**作業内容**.
1) ブレーキ流用の文章に書かれていることをもとに、次の問いに答えよ。
(a) NA用の証とされるキャリパーボルト穴間は何センチか。
(b) ソリッドディスクは何に変更となるか。
(c) グリスで一番いいとされているのは何か。
2) 記録の最初の行から「management is a」を含む行まで（その行も含む）を、「Brisbane」を「Sydney」に差し替えて、ほかは変えずに書き直してください。

**読解文**.
::::::::

新しいエンジンもパワーが出ているので尚更ブレーキが止まらないと感じる。
やはりオーナーもこの辺で何とかしたいというハナシ。
そこでそろそろ、古いスズキでは定番らしい新規格ブレーキの流用というものに着目する。
まぁ、ヲレのクルマじゃないんでちゃんと調べたことは無かったんだけどw
昔からチラホラ聞く話ではあった。
ナックルアームが絡んでくるので、あまり大掛かりになるとメリットだけでなくデメリットもあったりするのがブレーキの流用チューンであるが、色々調べてみるとほぼポン付けでイケる組み合わせもあるようで、少ないリスクで適度なスープアップが図れるとみた。
不満なら簡単に戻せるし、ココは一丁やってみようか。
良さそうだと思ったのが、旧規格のNA車用ナックルアームの流用というもので、ハブは勿論同一、ストラットボルトの取り付け部分なども同規格なのでジオメトリーなどの変更は無いのだが、ブレーキキャリパーボルトの穴間ピッチだけが新規格のものと同一となっており、新しいブレーキキャリパーが流用可能となっている。(キャリパーの製造会社が同じ模様)
それに伴ってソリッドディスクがベンチレーテッドディスクに変更となりカロリーのキャパシティーも大幅に向上する。
ハブは旧規格となるので、走る人には泣き所のベアリングなどは新規格となりませんが、この辺を丸ごと流用しようとするとかなりの大掛かりになってしまうので却下です。
オーナー走らないんで大丈夫。
いいグリス使って定期的にオーバーホールしていれば全然問題ないでしょう。

早速仕入れたHA系NA用ナックル。(キャリパーボルト穴間12センチがNA用の証)11も21も同じだと思われる。
オーバーホールをして流用に備えます。

同規格の二つのベアリングがスペーサーを挟んで内外それぞれから打ち込んであります。
スペーサーをややずらしてピンポンチなどで反対側から打ち出して交換します。
スペーサーは再使用、片面シールのベアリングを新しいグリスを充填しながら交換します。
グリスは高いけどウレアが一番いいです。

ナックルアームやバックプレートはやや錆が目立ったので、カップブラシなどできれいにして再塗装してあります。
ベアリングも交換して完璧。

見てください!まるで新品の様ですが、段付き摩耗をサンダーで研磨して再塗装しましたw
全部新品で揃えると部品代がかなりいってしまうのでね・・
取り敢えず中古でくっついてきたノーマルでどれくらいの効きかってのを確認の意味もあります。

::::::::

データ項目:
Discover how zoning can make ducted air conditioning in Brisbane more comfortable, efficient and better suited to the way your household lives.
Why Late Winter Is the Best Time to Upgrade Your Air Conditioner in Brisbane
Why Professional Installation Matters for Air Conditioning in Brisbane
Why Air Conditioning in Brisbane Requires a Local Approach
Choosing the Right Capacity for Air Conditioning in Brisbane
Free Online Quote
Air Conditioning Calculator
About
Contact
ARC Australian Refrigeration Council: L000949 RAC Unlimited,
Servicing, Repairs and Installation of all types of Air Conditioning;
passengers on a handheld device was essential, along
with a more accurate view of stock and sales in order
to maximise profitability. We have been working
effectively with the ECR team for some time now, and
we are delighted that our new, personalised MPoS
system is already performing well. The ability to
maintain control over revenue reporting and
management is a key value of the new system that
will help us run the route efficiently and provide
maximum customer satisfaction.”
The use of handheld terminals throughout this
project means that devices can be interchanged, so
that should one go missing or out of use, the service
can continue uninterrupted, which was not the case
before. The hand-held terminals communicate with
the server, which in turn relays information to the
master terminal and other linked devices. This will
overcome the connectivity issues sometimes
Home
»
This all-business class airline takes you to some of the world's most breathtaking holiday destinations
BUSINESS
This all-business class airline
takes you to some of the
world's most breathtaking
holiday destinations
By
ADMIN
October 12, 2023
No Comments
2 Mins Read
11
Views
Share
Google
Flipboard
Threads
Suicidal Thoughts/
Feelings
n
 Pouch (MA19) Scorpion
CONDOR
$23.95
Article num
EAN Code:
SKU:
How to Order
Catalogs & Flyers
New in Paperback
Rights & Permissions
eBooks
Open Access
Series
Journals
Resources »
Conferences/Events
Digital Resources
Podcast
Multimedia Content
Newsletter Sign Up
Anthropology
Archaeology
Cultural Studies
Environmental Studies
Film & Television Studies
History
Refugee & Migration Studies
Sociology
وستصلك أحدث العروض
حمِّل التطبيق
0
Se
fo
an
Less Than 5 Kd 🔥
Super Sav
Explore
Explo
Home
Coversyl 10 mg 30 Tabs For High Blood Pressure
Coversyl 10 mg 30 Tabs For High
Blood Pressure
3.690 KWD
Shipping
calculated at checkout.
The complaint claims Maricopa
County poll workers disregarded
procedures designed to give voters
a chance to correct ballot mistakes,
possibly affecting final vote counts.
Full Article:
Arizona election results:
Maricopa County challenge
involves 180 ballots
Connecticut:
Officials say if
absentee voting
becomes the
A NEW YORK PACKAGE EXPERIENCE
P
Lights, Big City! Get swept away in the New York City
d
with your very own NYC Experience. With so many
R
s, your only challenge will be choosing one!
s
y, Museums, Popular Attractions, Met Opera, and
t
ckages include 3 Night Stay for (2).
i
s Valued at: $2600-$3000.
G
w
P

::::::::

**各項目の解答**.
1)
(a) 12センチ
(b) ベンチレーテッドディスク
(c) ウレア

2)
Discover how zoning can make ducted air conditioning in Sydney more comfortable, efficient and better suited to the way your household lives.
Why Late Winter Is the Best Time to Upgrade Your Air Conditioner in Sydney
Why Professional Installation Matters for Air Conditioning in Sydney
Why Air Conditioning in Sydney Requires a Local Approach
Choosing the Right Capacity for Air Conditioning in Sydney
Free Online Quote
Air Conditioning Calculator
About
Contact
ARC Australian Refrigeration Council: L000949 RAC Unlimited,
Servicing, Repairs and Installation of all types of Air Conditioning;
passengers on a handheld device was essential, along
with a more accurate view of stock and sales in order
to maximise profitability. We have been working
effectively with the ECR team for some time now, and
we are delighted that our new, personalised MPoS
system is already performing well. The ability to
maintain control over revenue reporting and
management is a key value of the new system that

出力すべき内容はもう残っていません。